Accept-Encoding: gzip, deflate

where the client tells the server which compression algorithms it can decompress.

The relevant line in the response is

content-encoding: gzip

where the server tells us which, if any, compression algorithm it applied. Also, notice the line

server-timing: compress;time=0.27;ratio=169.49, app;dur=6.7

where the server reports the compression ratio (higher is better) and the time in milliseconds that it cost to compress it, beside other metrics.

In the next example, the server’s Python environment has the Python package zstandard installed. It will prefer to use the superior algorithm zstd if the client lists it as one that it supports. Here, the client lists zstd and gzip.

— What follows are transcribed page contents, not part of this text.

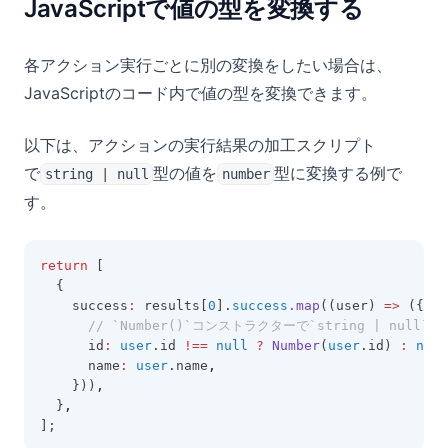
JavaScriptで値の型を変換する
各アクション実行ごとに別の変換をしたい場合は、
JavaScriptのコード内で値の型を変換できます。
以下は、アクションの実行結果の加工スクリプト
で
型の値を
型に変換する例で
string | null
number
す。
return
 [
  {
    success
:
 results[
0
].
success
.map
((user) 
=>
 ({
// `Number()`コンストラクターで`string | null`型
      id
:
user
.id 
!==
null
?
Number
(
user
.id) 
:
null
      name
:
user
.name
,
    }))
,
  }
,
];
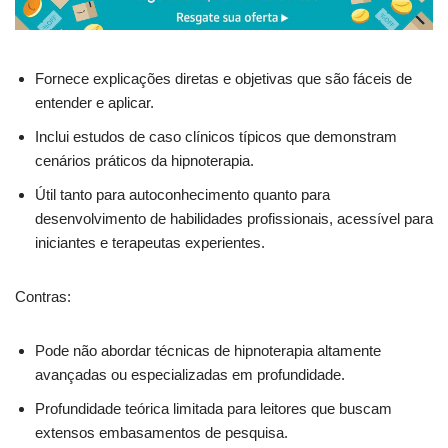
Fornece explicações diretas e objetivas que são fáceis de
entender e aplicar.
Inclui estudos de caso clínicos típicos que demonstram
cenários práticos da hipnoterapia.
Útil tanto para autoconhecimento quanto para
desenvolvimento de habilidades profissionais, acessível para
iniciantes e terapeutas experientes.
Contras:
Pode não abordar técnicas de hipnoterapia altamente
avançadas ou especializadas em profundidade.
Profundidade teórica limitada para leitores que buscam
extensos embasamentos de pesquisa.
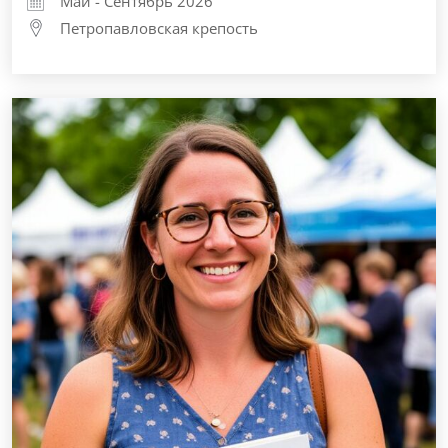
Май - Сентябрь 2026
Петропавловская крепость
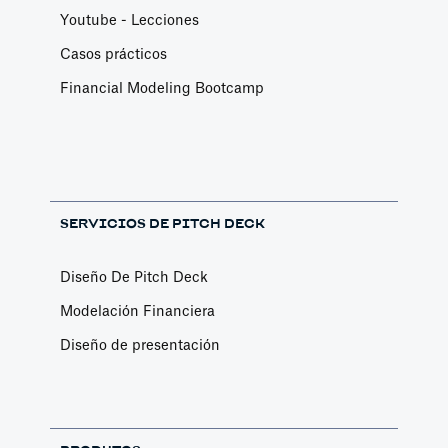
Youtube - Lecciones
Casos prácticos
Financial Modeling Bootcamp
SERVICIOS DE PITCH DECK
Diseño De Pitch Deck
Modelación Financiera
Diseño de presentación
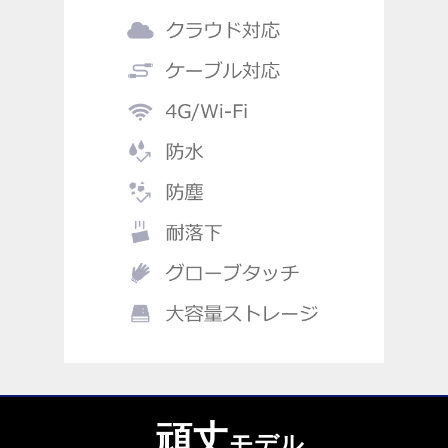
頑丈
モデル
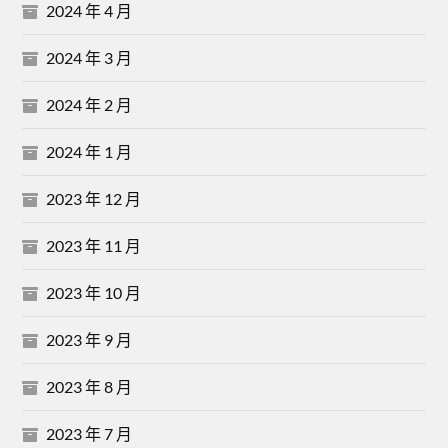
2024 年 4 月
2024 年 3 月
2024 年 2 月
2024 年 1 月
2023 年 12 月
2023 年 11 月
2023 年 10 月
2023 年 9 月
2023 年 8 月
2023 年 7 月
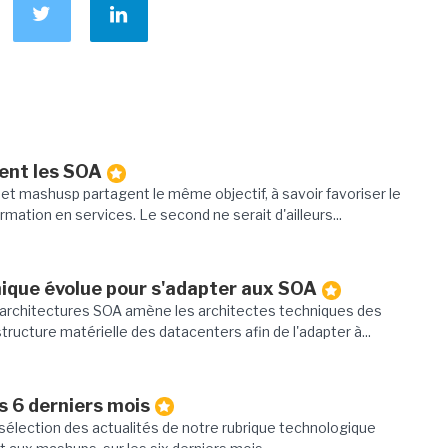
ent les SOA
t mashusp partagent le même objectif, à savoir favoriser le
ation en services. Le second ne serait d'ailleurs...
nique évolue pour s'adapter aux SOA
architectures SOA amène les architectes techniques des
structure matérielle des datacenters afin de l'adapter à...
s 6 derniers mois
sélection des actualités de notre rubrique technologique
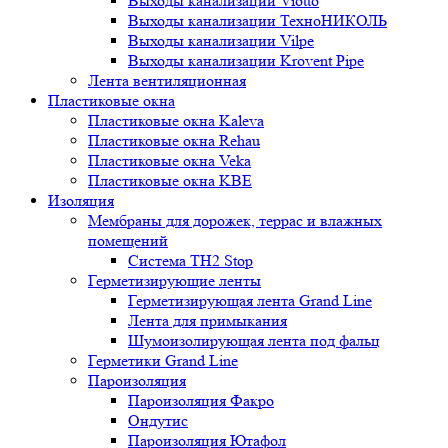
Выходы канализации Viotto
Выходы канализации ТехноНИКОЛЬ
Выходы канализации Vilpe
Выходы канализации Krovent Pipe
Лента вентиляционная
Пластиковые окна
Пластиковые окна Kaleva
Пластиковые окна Rehau
Пластиковые окна Veka
Пластиковые окна KBE
Изоляция
Мембраны для дорожек, террас и влажных
помещений
Система TH2 Stop
Герметизирующие ленты
Герметизирующая лента Grand Line
Лента для примыкания
Шумоизолирующая лента под фальц
Герметики Grand Line
Пароизоляция
Пароизоляция Факро
Ондутис
Пароизоляция Ютафол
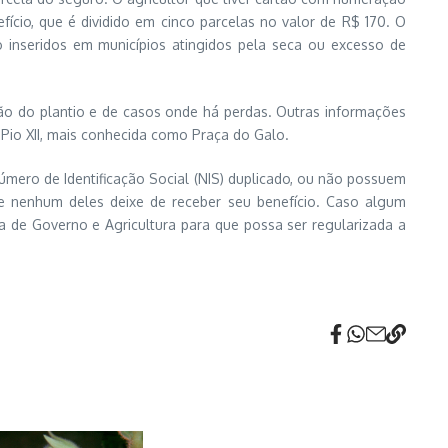
ício, que é dividido em cinco parcelas no valor de R$ 170. O
 inseridos em municípios atingidos pela seca ou excesso de
ação do plantio e de casos onde há perdas. Outras informações
 Pio XII, mais conhecida como Praça do Galo.
úmero de Identificação Social (NIS) duplicado, ou não possuem
ue nenhum deles deixe de receber seu benefício. Caso algum
a de Governo e Agricultura para que possa ser regularizada a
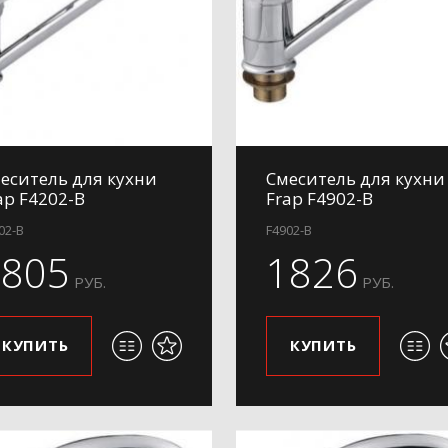
еситель для кухни
Смеситель для кухни
ap F4202-B
Frap F4902-B
02-B
F4902-B
1805
1826
РУБ.
РУБ.
КУПИТЬ
КУПИТЬ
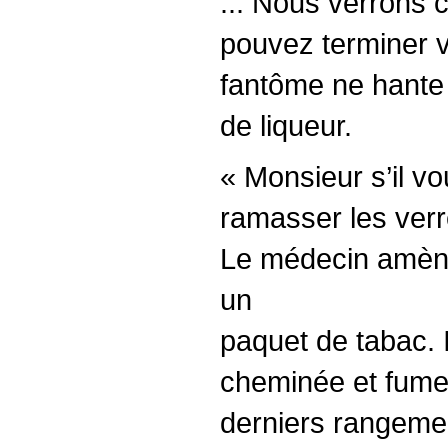
... Nous verrons c
pouvez terminer v
fantôme ne hante 
de liqueur.
« Monsieur s’il vo
ramasser les verr
Le médecin amène u
un
paquet de tabac. I
cheminée et fume 
derniers rangement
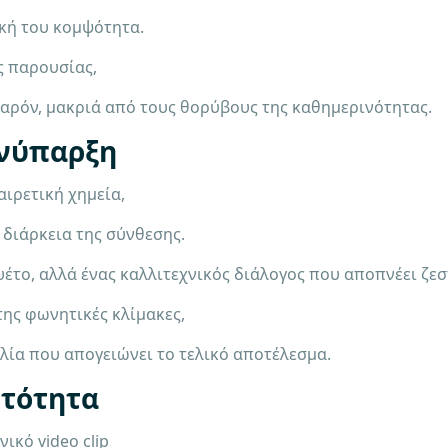
ική του κομψότητα.
ης παρουσίας,
παρόν, μακριά από τους θορύβους της καθημερινότητας.
νύπαρξη
αιρετική χημεία,
 διάρκεια της σύνθεσης.
ουέτο, αλλά ένας καλλιτεχνικός διάλογος που αποπνέει ζε
της φωνητικές κλίμακες,
ολία που απογειώνει το τελικό αποτέλεσμα.
υτότητα
ικό video clip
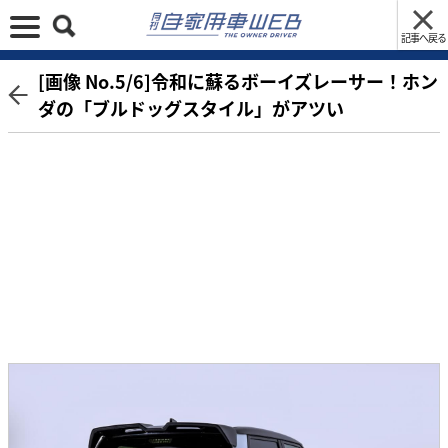
記事へ戻る
[画像 No.5/6]令和に蘇るボーイズレーサー！ホン
ダの「ブルドッグスタイル」がアツい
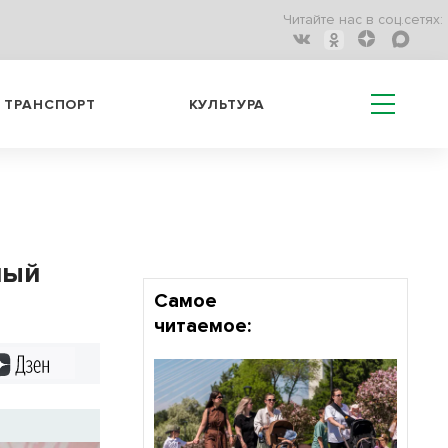
Читайте нас в соц.сетях:
ТРАНСПОРТ
КУЛЬТУРА
ный
Самое
читаемое:
Дзен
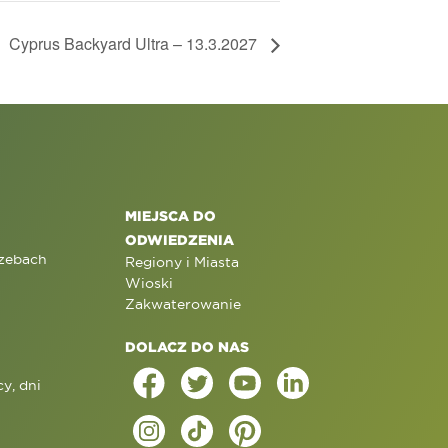
Cyprus Backyard Ultra – 13.3.2027
MIEJSCA DO
ODWIEDZENIA
rzebach
Regiony i Miasta
Wioski
Zakwaterowanie
DOLACZ DO NAS
y, dni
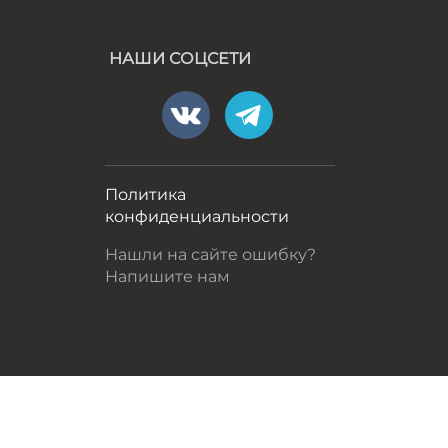
НАШИ СОЦСЕТИ
а
Политика
конфиденциальности
Нашли на сайте ошибку?
Напишите нам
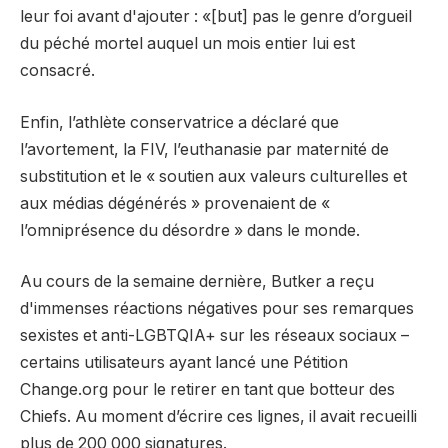
leur foi avant d'ajouter : «[but] pas le genre d’orgueil
du péché mortel auquel un mois entier lui est
consacré.
Enfin, l’athlète conservatrice a déclaré que
l’avortement, la FIV, l’euthanasie par maternité de
substitution et le « soutien aux valeurs culturelles et
aux médias dégénérés » provenaient de «
l’omniprésence du désordre » dans le monde.
Au cours de la semaine dernière, Butker a reçu
d'immenses réactions négatives pour ses remarques
sexistes et anti-LGBTQIA+ sur les réseaux sociaux –
certains utilisateurs ayant lancé une
Pétition
Change.org
pour le retirer en tant que botteur des
Chiefs. Au moment d’écrire ces lignes, il avait recueilli
plus de 200 000 signatures.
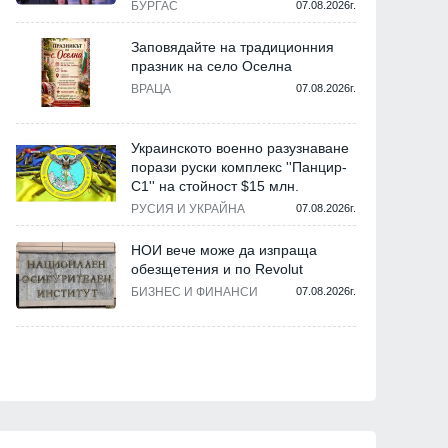
БУРГАС
07.08.2026г.
Заповядайте на традиционния
празник на село Оселна
ВРАЦА
07.08.2026г.
Украинското военно разузнаване
порази руски комплекс ''Панцир-
С1'' на стойност $15 млн.
РУСИЯ И УКРАЙНА
07.08.2026г.
НОИ вече може да изпраща
обезщетения и по Revolut
БИЗНЕС И ФИНАНСИ
07.08.2026г.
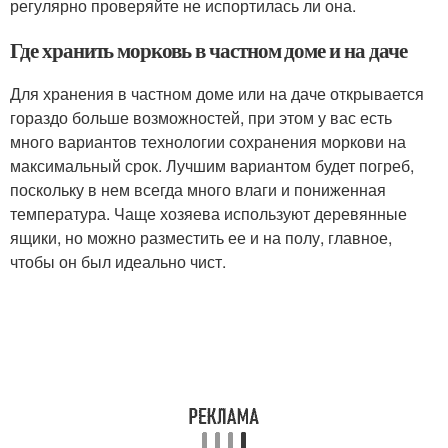
регулярно проверяйте не испортилась ли она.
Где хранить морковь в частном доме и на даче
Для хранения в частном доме или на даче открывается
гораздо больше возможностей, при этом у вас есть
много вариантов технологии сохранения моркови на
максимальный срок. Лучшим вариантом будет погреб,
поскольку в нем всегда много влаги и пониженная
температура. Чаще хозяева используют деревянные
ящики, но можно разместить ее и на полу, главное,
чтобы он был идеально чист.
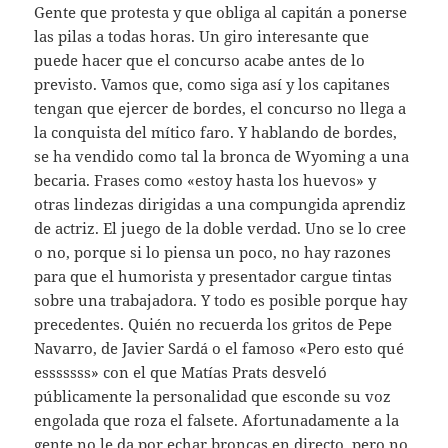
Gente que protesta y que obliga al capitán a ponerse
las pilas a todas horas. Un giro interesante que
puede hacer que el concurso acabe antes de lo
previsto. Vamos que, como siga así y los capitanes
tengan que ejercer de bordes, el concurso no llega a
la conquista del mítico faro. Y hablando de bordes,
se ha vendido como tal la bronca de Wyoming a una
becaria. Frases como «estoy hasta los huevos» y
otras lindezas dirigidas a una compungida aprendiz
de actriz. El juego de la doble verdad. Uno se lo cree
o no, porque si lo piensa un poco, no hay razones
para que el humorista y presentador cargue tintas
sobre una trabajadora. Y todo es posible porque hay
precedentes. Quién no recuerda los gritos de Pepe
Navarro, de Javier Sardá o el famoso «Pero esto qué
esssssss» con el que Matías Prats desveló
públicamente la personalidad que esconde su voz
engolada que roza el falsete. Afortunadamente a la
gente no le da por echar broncas en directo, pero no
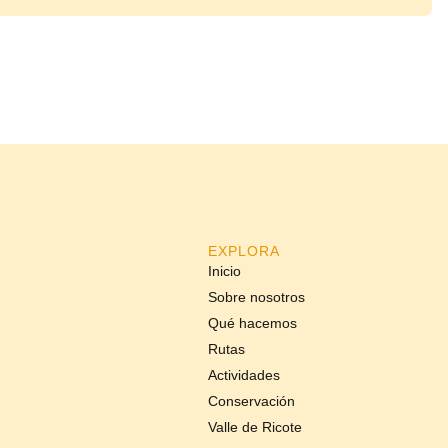
EXPLORA
Inicio
Sobre nosotros
Qué hacemos
Rutas
Actividades
Conservación
Valle de Ricote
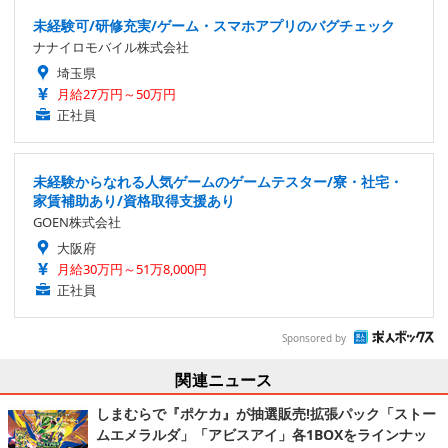
未経験可/研修充実/ゲーム・スマホアプリのバグチェック
ナナイロモバイル株式会社
埼玉県
月給27万円～50万円
正社員
未経験からなれる人気ゲームのゲームテスター/寮・社宅・
家賃補助あり/資格取得支援あり
GOEN株式会社
大阪府
月給30万円～51万8,000円
正社員
Sponsored by
関連ニュース
しまむらで『ポケカ』が抽選販売!拡張パック「ストー
ムエメラルダ」「アビスアイ」各1BOXをラインナッ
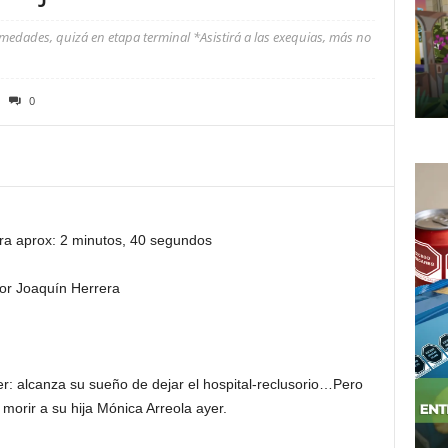
medades, quizá en etapa terminal *Asistirá a las exequias, más no
0
ra aprox: 2 minutos, 40 segundos
or Joaquín Herrera
her: alcanza su sueño de dejar el hospital-reclusorio…Pero
 morir a su hija Mónica Arreola ayer.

$ http -p Hh :8000/table/full/C accept-encoding:zstd,gzip
GET /table/full/C HTTP/1.1
Accept: */*
Connection: keep-alive
Host: localhost:8000
User-Agent: HTTPie/1.0.3
accept-encoding: zstd

HTTP/1.1 200 OK
content-encoding: zstd
content-length: 558
content-type: application/vnd.apache.arrow.file
date: Mon, 26 Jul 2021 01:19:05 GMT
etag: 6389586cf110bbbc5e69a329ee07e763
server: uvicorn
server-timing: compress;time=0.10;ratio=8.06 app;dur=11.0
set-cookie: tiled_csrf=iRPOSCkpotnglSpyCwwG7GSof-DzfZBNGNDG3suhj8w; HttpOnly; Path=/; SameSite=lax
vary: Accept-Encoding

Finally, in this example. the server decides that the raw, compressed content is so small (304 bytes) that is isn’t not worth compressing.

$ http -p Hh :8000/metadata/
GET /metadata/ HTTP/1.1
Accept: */*
Accept-Encoding: gzip, deflate
Connection: keep-alive
Host: localhost:8000
User-Agent: HTTPie/1.0.3

HTTP/1.1 200 OK
content-length: 304
content-type: application/json
date: Mon, 26 Jul 2021 01:46:23 GMT
etag: 5ab946941f733dd41b485cec8afee8c9
server: uvicorn
server-timing: app;dur=4.0
set-cookie: tiled_csrf=DqqsY-w2dWsVt7EYA53VkEk8cATz_6jINCYhvu2eEls; HttpOnly; Path=/; SameSite=lax

Design Acknowledgement

Tiled’s compression implementation heavily influenced by the dask module distributed.protocol.compression. The important difference is that distributed is in control of both the server and the client, and they communicate over its internal custom TCP protocol. We are operating over HTTP with a mixture of clients we control (e.g. Tiled’s Python client) and clients we don’t (e.g. curl).